» Records shown:
- - - - -
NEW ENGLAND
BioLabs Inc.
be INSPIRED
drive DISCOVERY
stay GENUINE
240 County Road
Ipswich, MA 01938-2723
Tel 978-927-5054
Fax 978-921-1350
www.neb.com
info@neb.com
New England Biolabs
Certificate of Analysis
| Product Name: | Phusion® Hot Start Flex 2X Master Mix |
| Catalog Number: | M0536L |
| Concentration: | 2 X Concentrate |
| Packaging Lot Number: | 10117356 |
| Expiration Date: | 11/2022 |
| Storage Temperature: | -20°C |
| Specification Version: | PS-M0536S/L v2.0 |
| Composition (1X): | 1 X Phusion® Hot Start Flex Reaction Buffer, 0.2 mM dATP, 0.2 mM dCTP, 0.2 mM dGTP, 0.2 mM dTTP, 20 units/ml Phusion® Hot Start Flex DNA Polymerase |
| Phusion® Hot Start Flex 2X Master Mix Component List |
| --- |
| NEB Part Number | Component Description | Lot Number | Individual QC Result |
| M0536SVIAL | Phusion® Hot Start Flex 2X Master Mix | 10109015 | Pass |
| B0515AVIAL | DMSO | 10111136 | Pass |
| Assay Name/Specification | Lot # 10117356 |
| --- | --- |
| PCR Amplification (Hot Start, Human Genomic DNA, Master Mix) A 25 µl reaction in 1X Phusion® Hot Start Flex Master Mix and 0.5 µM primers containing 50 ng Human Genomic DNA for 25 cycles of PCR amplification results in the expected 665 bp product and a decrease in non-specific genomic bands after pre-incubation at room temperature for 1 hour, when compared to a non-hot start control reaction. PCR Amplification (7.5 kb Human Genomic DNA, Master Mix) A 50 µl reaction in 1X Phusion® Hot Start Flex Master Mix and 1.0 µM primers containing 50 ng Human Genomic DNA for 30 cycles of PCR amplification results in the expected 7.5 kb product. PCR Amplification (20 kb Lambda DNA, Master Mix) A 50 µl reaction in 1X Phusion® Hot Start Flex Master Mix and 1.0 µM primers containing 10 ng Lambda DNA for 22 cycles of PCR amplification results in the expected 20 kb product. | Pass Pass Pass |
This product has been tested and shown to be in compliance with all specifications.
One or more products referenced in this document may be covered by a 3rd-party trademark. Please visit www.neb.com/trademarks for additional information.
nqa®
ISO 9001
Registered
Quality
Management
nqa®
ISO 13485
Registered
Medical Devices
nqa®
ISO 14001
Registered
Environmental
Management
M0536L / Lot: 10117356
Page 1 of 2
- - - - -
» Work to complete: When the line containing "Fax 978-921-1350" is found in the records above, restate it and every later line word for word through the last one, and nothing more.

» Response to the exercise:
Fax 978-921-1350
www.neb.com
info@neb.com
New England Biolabs
Certificate of Analysis
| Product Name: | Phusion® Hot Start Flex 2X Master Mix |
| Catalog Number: | M0536L |
| Concentration: | 2 X Concentrate |
| Packaging Lot Number: | 10117356 |
| Expiration Date: | 11/2022 |
| Storage Temperature: | -20°C |
| Specification Version: | PS-M0536S/L v2.0 |
| Composition (1X): | 1 X Phusion® Hot Start Flex Reaction Buffer, 0.2 mM dATP, 0.2 mM dCTP, 0.2 mM dGTP, 0.2 mM dTTP, 20 units/ml Phusion® Hot Start Flex DNA Polymerase |
| Phusion® Hot Start Flex 2X Master Mix Component List |
| --- |
| NEB Part Number | Component Description | Lot Number | Individual QC Result |
| M0536SVIAL | Phusion® Hot Start Flex 2X Master Mix | 10109015 | Pass |
| B0515AVIAL | DMSO | 10111136 | Pass |
| Assay Name/Specification | Lot # 10117356 |
| --- | --- |
| PCR Amplification (Hot Start, Human Genomic DNA, Master Mix) A 25 µl reaction in 1X Phusion® Hot Start Flex Master Mix and 0.5 µM primers containing 50 ng Human Genomic DNA for 25 cycles of PCR amplification results in the expected 665 bp product and a decrease in non-specific genomic bands after pre-incubation at room temperature for 1 hour, when compared to a non-hot start control reaction. PCR Amplification (7.5 kb Human Genomic DNA, Master Mix) A 50 µl reaction in 1X Phusion® Hot Start Flex Master Mix and 1.0 µM primers containing 50 ng Human Genomic DNA for 30 cycles of PCR amplification results in the expected 7.5 kb product. PCR Amplification (20 kb Lambda DNA, Master Mix) A 50 µl reaction in 1X Phusion® Hot Start Flex Master Mix and 1.0 µM primers containing 10 ng Lambda DNA for 22 cycles of PCR amplification results in the expected 20 kb product. | Pass Pass Pass |
This product has been tested and shown to be in compliance with all specifications.
One or more products referenced in this document may be covered by a 3rd-party trademark. Please visit www.neb.com/trademarks for additional information.
nqa®
ISO 9001
Registered
Quality
Management
nqa®
ISO 13485
Registered
Medical Devices
nqa®
ISO 14001
Registered
Environmental
Management
M0536L / Lot: 10117356
Page 1 of 2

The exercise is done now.